Di Balik Gagalnya Rezim Neolib Menyejahterakan Umat


Suci Ummu Syifa

(Pemerhati Umat)

Pemerintahan Joko Widodo-Jusuf Kalla dikritik habis-habisan oleh media ekonomi dari Inggris, The Economist. Kritik tersebut menekankan pada upaya meningkatkan pertumbuhan ekonomi Indonesia dengan mengedepankan geliat investasi menarik investor.


Dikutip dari CNBC Indonesia, The Economist menyebutkan bahwa salah satu faktor yang mampu membantu laju pertumbuhan ekonomi suatu negara, ialah investasi. Investasi sendiri merupakan hal yang masih diupayakan pemerintah, apalagi melihat potensi pertumbuhan ekonomi yang besar.


"Ketika Jokowi menjabat, Bank Dunia menghitung bahwa tingkat pertumbuhan potensial Indonesia adalah 5,5%. Cara terbaik untuk meningkatkan jumlah itu adalah dengan menghidupkan kembali sektor manufaktur, meniru negara-negara Asia lainnya dengan menjadi bagian dari rantai pasokan global," demikian isi artikel The Economist, Kamis (25/1/2019).

Kedua, infrastruktur yang mendukung untuk menarik investasi, pembangunan infrastruktur sudah menjadi kunci. Memang, beberapa tahun masa jabatannya, Jokowi bisa menyelesaikan pembangunan yang tertunda bertahun lamanya, dan membangun apa yang belum ada.


Namun, dalam anggaran tahun lalu The Economist menilai, Jokowi telah "berubah arah". Fokusnya kini telah terbagi dengan anggaran pembelanjaan subsidi, sehingga membuat anggaran belanja modal untuk infrastruktur justru menurun.

Alasan ketiga, berkaitan dengan regulasi pemerintah yang terkesan "maju-mundur". Jokowi dalam mengeluarkan peraturan terkesan plin-plan.


Alasan berikutnya berkaitan dengan ketenagakerjaan di Indonesia. The Economist menilai bahwa tenaga kerja Indonesia masih belum terampil, bahkan mereka pun menuntut upah yang tinggi.


"Sayangnya, tenaga kerja Indonesia tidak memiliki kualifikasi yang baik atau harga yang seharusnya. Para pemimpin bisnis mengeluh tentang kurangnya pekerja terampil. Standar pendidikan rendah, meskipun ada hukum yang memaksa pemerintah membelanjakan seperlima dari anggarannya untuk sekolah."


The Economist mengingatkan agar pemerintah lebih serius dalam melihat potensi ekonomi yang dimiliki Indonesia. Baik dari sumber daya alam, maupun bonus demografinya, sehingga dalam menentukan regulasi pun bisa tepat objek dan sasaran. Detik.com


Majalah ini menyebutkan prospek 2019 tidak terlalu baik, karena bank sentral juga telah menaikkan suku bunga acuan sebanyak 6 kali dalam 9 bulan terakhir untuk menahan penurunan mata uang.

#### Bagian Dataset:
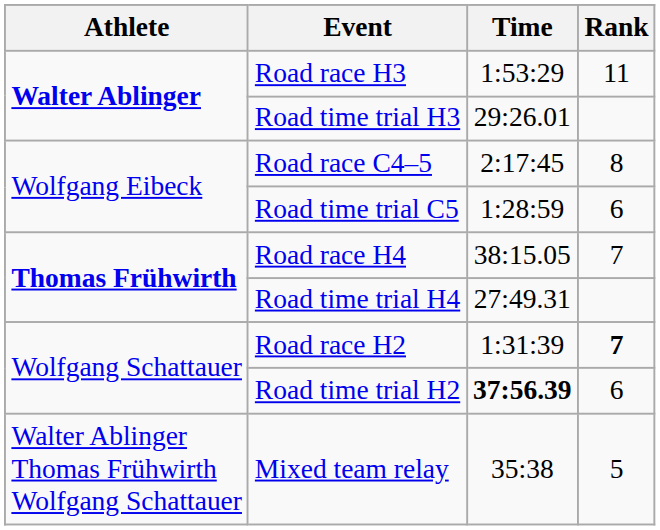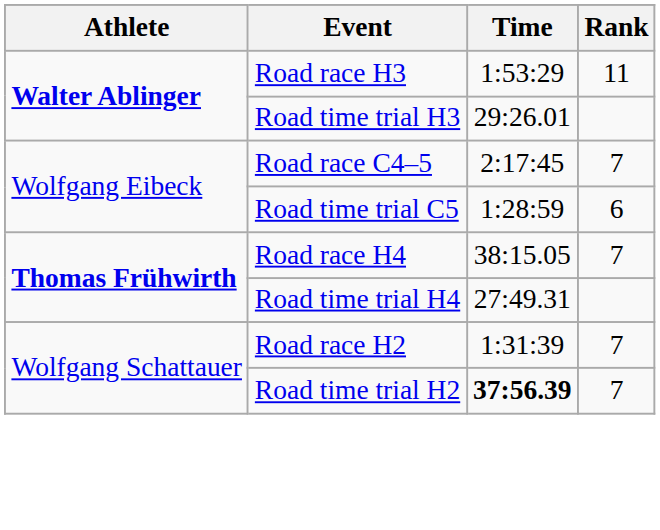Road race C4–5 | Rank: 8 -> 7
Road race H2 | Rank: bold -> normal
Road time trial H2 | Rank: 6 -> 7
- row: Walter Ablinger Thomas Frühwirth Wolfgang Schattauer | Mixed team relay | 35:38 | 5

#### Permintaan:
Tulis ulang secara lebih ringkas paragraf dalam artikel tentang kritik The Economist yang dimulai dengan "Namun, dalam anggaran tahun lalu", tanpa menghilangkan fakta utamanya.

#### Jawaban Latihan:
The Economist menilai Jokowi "berubah arah" dalam anggaran tahun lalu. Fokusnya terbagi ke belanja subsidi sehingga belanja modal untuk infrastruktur menurun.